I have to say quite simply to Senator McLaren that the people in this Territory will not stand by and see an important industry destroyed and 60 or 70 jobs disposed of because the Victorian Egg Marketing Board cannot settle a dispute with a producer in New South Wales. Victoria then comes in here, dumps eggs and attempts to destroy an important industry. If it happened in South Australia, in the honourable senator’s State, I suggest that he would say that it was not on. On behalf of the ACT, I say that it is not on here.
-I claim to have been misrepresented and seek leave to make a personal explanation.
– On two occasions Senator Knight said- this will be in the Hansard tomorrow- that I said that I wanted to destroy the egg industry in the ACT. At no time did I make that utterance. That is not my policy at all. All I was seeking to do was to see that the present people in the ACT did not destroy the Australian egg industry. A reading of Hansard will prove what I have said.
Senator KNIGHT (Australian Capital Territory)- I seek leave to make a personal explanation.
– The point that I was making is that Senator McLaren by his remarks made it quite clear that he has no inhibitions about seeing the destruction of an industry in the ACT. Every sentence of his speech carried that implication. (Quorum formed)
Mr President, the Senate has had an unusually long adjournment debate. I will prolong it as little as possible. The major part of the debate was taken up by a speech by my colleague from Western Australia, Senator Coleman, on a series of matters which, in the main, related to the State Government. She dealt with the question of the transfer or proposed transfer of a State public servant which has led to his resignation; some complaints about the police in Fitzroy Crossing; her concern about mining on Aboriginal pastoral leases- on Noonkanbah in particular- and her concern about amendments to the Electoral Act in Western Australia.
Although all these matters are within the direct control and jurisdiction of the State Government, there are some matters in which the Commonwealth Government has a concern because of its responsibility in Aboriginal affairs. Because they are State matters I do not have a total brief on some of the matters which she raised and I would not seek at this late hour to try to answer her point by point, in any event. I do have some personal knowledge of the matters she raised because, as she pointed out, I spent some time in Fitzroy Crossing and, along with a number of other people, including the State Minister, the Honourable David Wordsworth, State Minister for Lands, the Chairman of the Aboriginal Land Fund Commission, Dr Charles Rowley, and others, and Professor Colin Tatz who was also mentioned in her speech, we had an evening in which I was able to speak to both Mr Davey and his wife, Jan Richardson.

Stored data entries
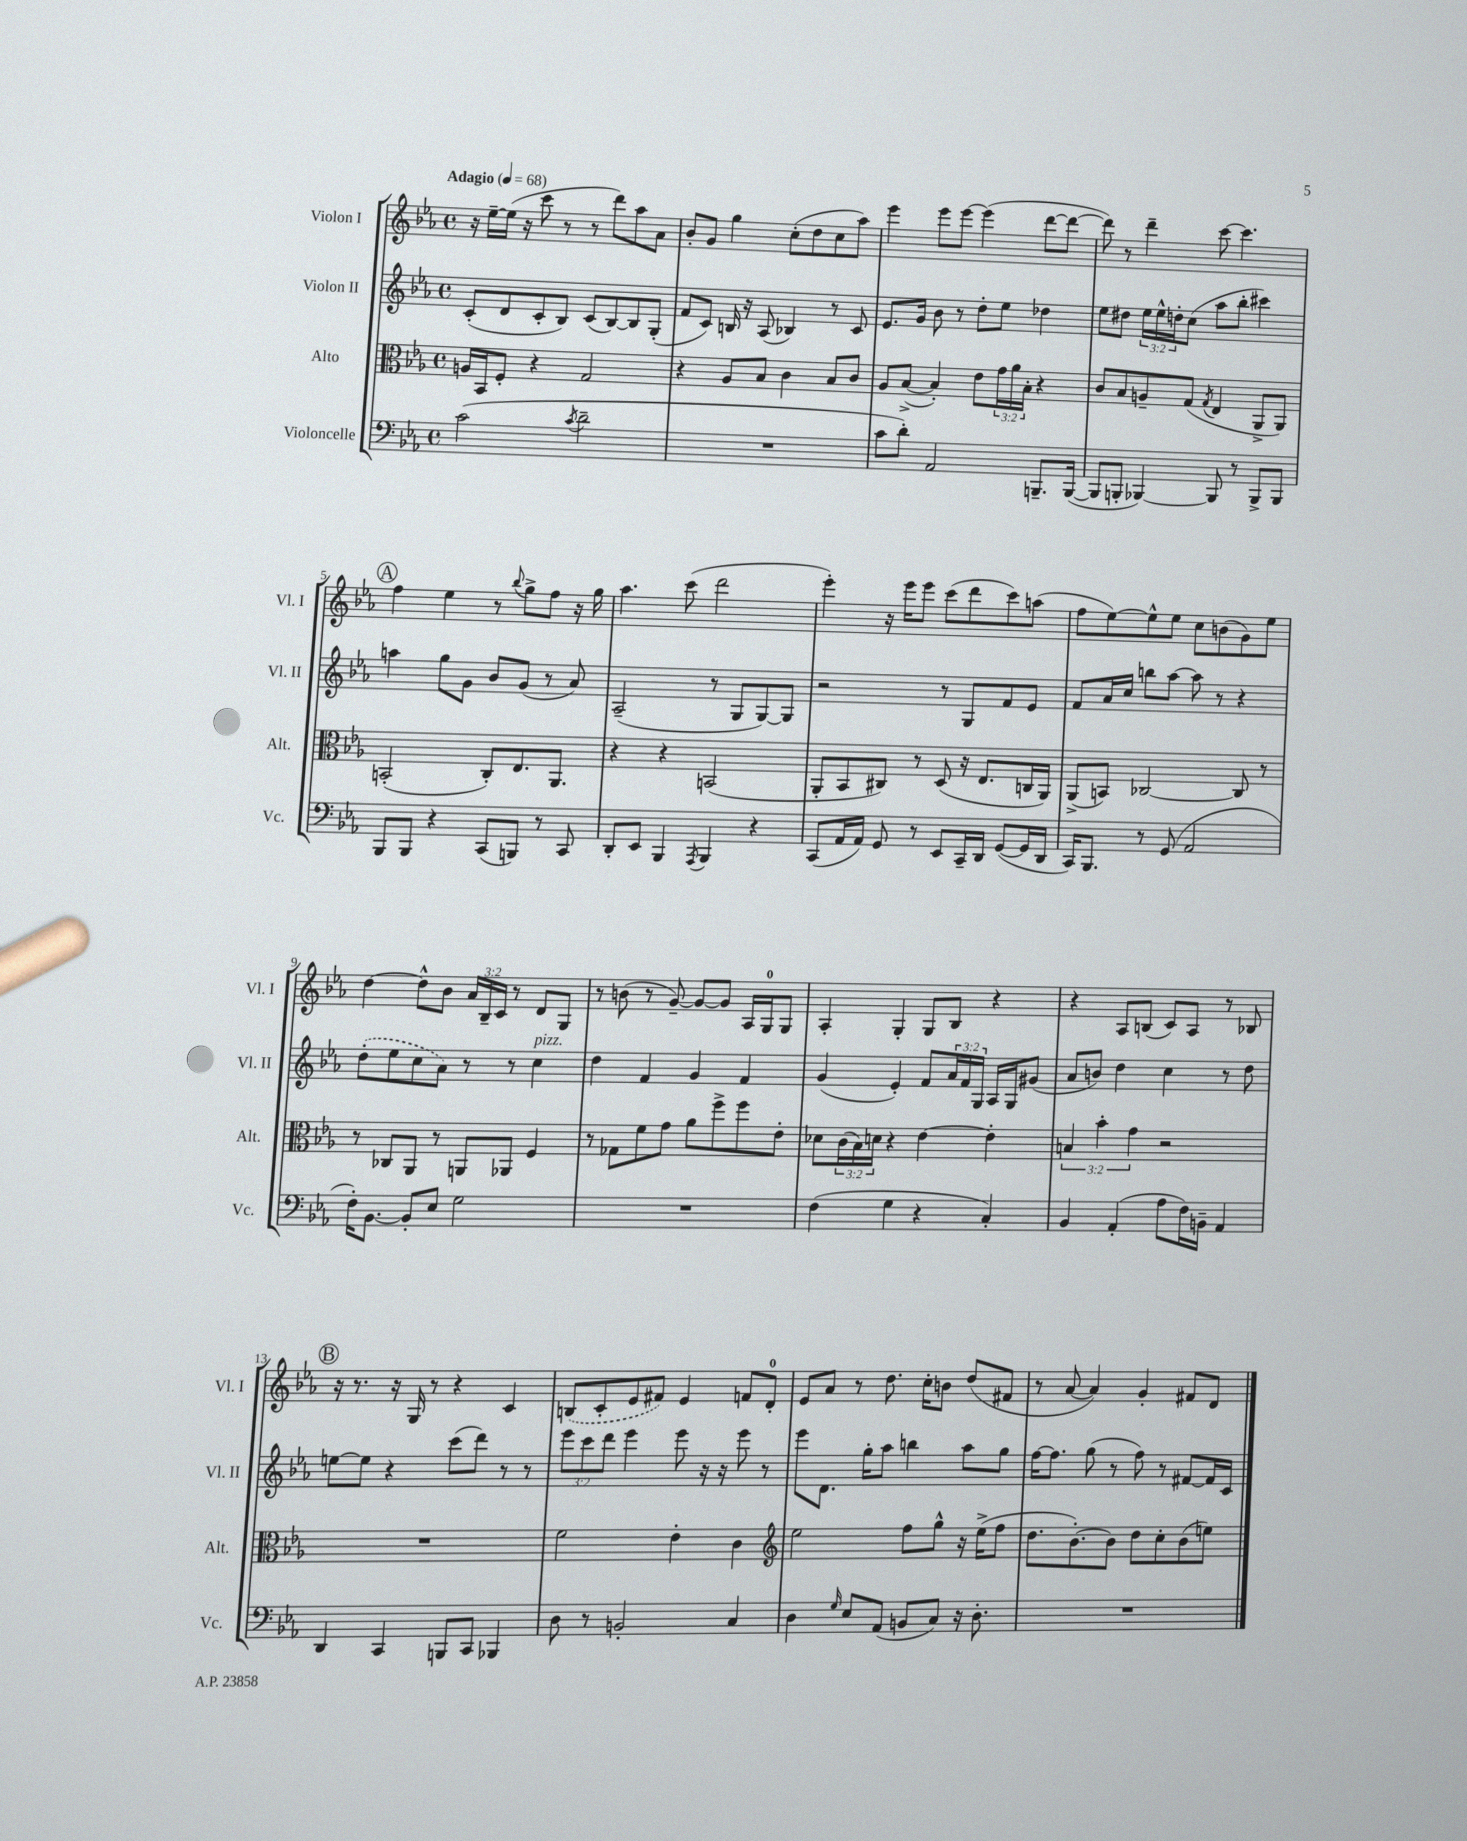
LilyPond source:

<<
\new StaffGroup <<
\new Staff = "s0" \with { instrumentName = "Violon I" shortInstrumentName = "Vl. I" } {
    \clef treble \key ees \major \defaultTimeSignature \time 4/4 \override Staff.TupletNumber.text = #tuplet-number::calc-fraction-text \tempo "Adagio" 4 = 68
    r16 ees''16~-- ees''16( r16 c'''8 r8 r8 d'''8) aes''8 aes'8 |
    bes'8-. g'8 g''4 c''8-.( d''8 c''8 aes''8) |
    ees'''4 ees'''8 ees'''8~ ees'''4( d'''8~ d'''8~ |
    d'''8) r8 d'''4-- c'''8~ c'''4. |
    \mark \markup { \circle "A" } f''4 ees''4 r8 \appoggiatura { bes''8 } g''8-> f''8 r16 g''16 |
    aes''4. c'''8( d'''2 |
    ees'''4-.) r16 ees'''16 ees'''8 c'''8( d'''8 c'''8) a''8( |
    f''8 ees''8~) ees''8-^ ees''8 c''8 b'8( g'8) ees''8 |
    d''4~ d''8-^ bes'8 \tuplet 3/2 { aes'16 bes16-- c'16 } r8 d'8 g8 |
    r8 b'8( r8 g'8~--) g'8~ g'8 aes16 g16-0 g8 |
    aes4-. g4-. g8 bes8 r4 |
    r4 aes8 b8( c'8) aes8 r8 bes8 |
    \mark \markup { \circle "B" } r16 r8. r16 g16 r8 r4 c'4 |
    \once \slurDashed b8( c'8-. ees'8 fis'8) ees'4 f'8 d'8-0-. |
    ees'8 aes'8 r8 d''8. c''16-. b'8 d''8( fis'8 |
    r8 aes'8~ aes'4) g'4-. fis'8 d'8 \bar "|." |
}
\new Staff = "s1" \with { instrumentName = "Violon II" shortInstrumentName = "Vl. II" } {
    \clef treble \key ees \major \defaultTimeSignature \time 4/4 \override Staff.TupletNumber.text = #tuplet-number::calc-fraction-text
    c'8-.( d'8 c'8-. bes8) c'8( bes8~) bes8 g8-.( |
    f'8 c'8) b16 r16 aes8( bes4) r8 c'8 |
    ees'8. g'16 bes'8 r8 d''8-. ees''8 des''4 |
    ees''8 dis''8 \tuplet 3/2 { ees''16 ees''16-^ d''16-. } c''8( aes''8 bes''8-. cis'''4) |
    \mark \markup { \circle "A" } a''4 g''8 g'8 bes'8 g'8( r8 aes'8) |
    aes2--( r8 g8 g8~) g8 |
    r2 r8 g8 f'8 ees'8 |
    f'8 aes'16 c''16 b''8 aes''8~ aes''8 r8 r4 |
    \once \slurDashed d''8-.( ees''8 c''8 aes'8) r8 r8 c''4^\markup { \italic "pizz." } |
    d''4 f'4 g'4 f'4 |
    g'4( ees'4-.) f'8 \tuplet 3/2 { aes'16 f'16 g16 } aes16 g16 gis'8( |
    aes'8 b'8) d''4 c''4 r8 d''8 |
    \mark \markup { \circle "B" } e''8~ e''8 r4 c'''8( d'''8) r8 r8 |
    \tuplet 3/2 { ees'''8 c'''8 d'''8 } ees'''4 ees'''8 r16 r16 ees'''8 r8 |
    ees'''8 d'8. g''16-. aes''8 b''4 aes''8 g''8 |
    f''16~ f''8. g''8( r8 f''8) r8 fis'8~ fis'16 c'16 \bar "|." |
}
\new Staff = "s2" \with { instrumentName = "Alto" shortInstrumentName = "Alt." } {
    \clef alto \key ees \major \defaultTimeSignature \time 4/4 \override Staff.TupletNumber.text = #tuplet-number::calc-fraction-text
    a16 bes,16 f8-. r4 g2 |
    r4 aes8 bes8 c'4 bes8 c'8 |
    aes8 bes8~->( bes4-.) ees'8 \tuplet 3/2 { g'16 aes'16 bes16-. } r4 |
    c'8 bes8 a8-- g8( \acciaccatura { g8 } ees4 aes,8-> aes,8) |
    \mark \markup { \circle "A" } b,2-.( c8-.) ees8. aes,8. |
    r4 r4 b,2( |
    aes,8-. bes,8 cis8) r8 d8( r16 ees8. c16 aes,16) |
    aes,8->( b,8) ces2~ ces8 r8 |
    r8 ces8 aes,8 r8 a,8 aes,8 f4 |
    r8 ges8 f'8 g'8 aes'8 f''8-> f''8 ees'8-. |
    des'8 \tuplet 3/2 { c'16( bes16) d'16 } r4 ees'4~ ees'4-. |
    \tuplet 3/2 { b4 bes'4-. g'4 } r2 |
    \mark \markup { \circle "B" } R1 |
    f'2 ees'4-. c'4 |
    \clef treble ees''2 f''8 g''8-^ r16 ees''16->( f''8 |
    d''8. bes'8.~-.) bes'8 d''8 c''8-. bes'8( e''8) \bar "|." |
}
\new Staff = "s3" \with { instrumentName = "Violoncelle" shortInstrumentName = "Vc." } {
    \clef bass \key ees \major \defaultTimeSignature \time 4/4
    c'2( \acciaccatura { c'8 } d'2-- |
    R1 |
    c'8 d'8-.) aes,2 b,,8.-- b,,16~( |
    b,,8 b,,8-. bes,,4~) bes,,8 r8 bes,,8-> bes,,8 |
    \mark \markup { \circle "A" } bes,,8 bes,,8 r4 c,8( b,,8) r8 c,8 |
    d,8-. ees,8 bes,,4 \acciaccatura { aes,,8 } bes,,4 r4 |
    c,8( aes,16 aes,16) g,8 r8 ees,8 c,16-- d,16 g,8~( g,16 d,16 |
    c,16) bes,,8. r8 g,8( aes,2 |
    f16-.) bes,8.~ bes,8-. ees8 g2 |
    R1 |
    f4( g4 r4 c4-.) |
    bes,4 aes,4-.( aes8 f16) b,16-- aes,4 |
    \mark \markup { \circle "B" } d,4 c,4 b,,8 c,8 bes,,4 |
    d8 r8 b,2-. c4 |
    d4 \grace { g16 } ees8 aes,8( b,8 c8) r16 d8.-. |
    R1 \bar "|." |
}
>>
>>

PROMPT — Resume the Senate debate transcript, starting right after its final sentence. This data has no connection to the Senate debate transcript.

SOLVED EXERCISE —
With respect to the transfer of the State public servant, I understand from what Senator Coleman has put before the Senate and from what I have read in the newspaper, that the State Minister has asserted that the transfer was in the normal course of the administration of his Department. 1 do not therefore seek to comment on the transfer, except to say that in the course of my discussions with Mr Davey, the detail of which I do not propose to go into, I would have to say that he and I acknowledged that we had differences of opinion on the role of community development officers in the situation which exists in the Kimberleys. I make no more comment than that. I certainly found Mr Davey to be a man whom I thought to be very serious about his work and a man whom I believe was acting in good faith. But we certainly had differences of opinion about the way in which one ought to go about matters in the Kimberleys.
The second matter referred to by Senator Coleman relates to the complaints about police. This has been raised with me directly by constituents in Western Australia in the last few days. At the moment I am considering what action, if any, is appropriate by the Commonwealth in the circumstances. I should say, however, that there is a conflict of evidence about precisely what the position is in Fitzroy Crossing with respect to the police. I am not in a position at this stage to say what the facts are. The third matter, the concern about mining on Aboriginal pastoral leases, has been a matter of considerable concern to me because of the conflict between the concern of Aboriginals on pastoral properties to keep miners off the properties and the clear concern of the State Government over suggestions that Aboriginal owned pastoral leases will not be open to mining.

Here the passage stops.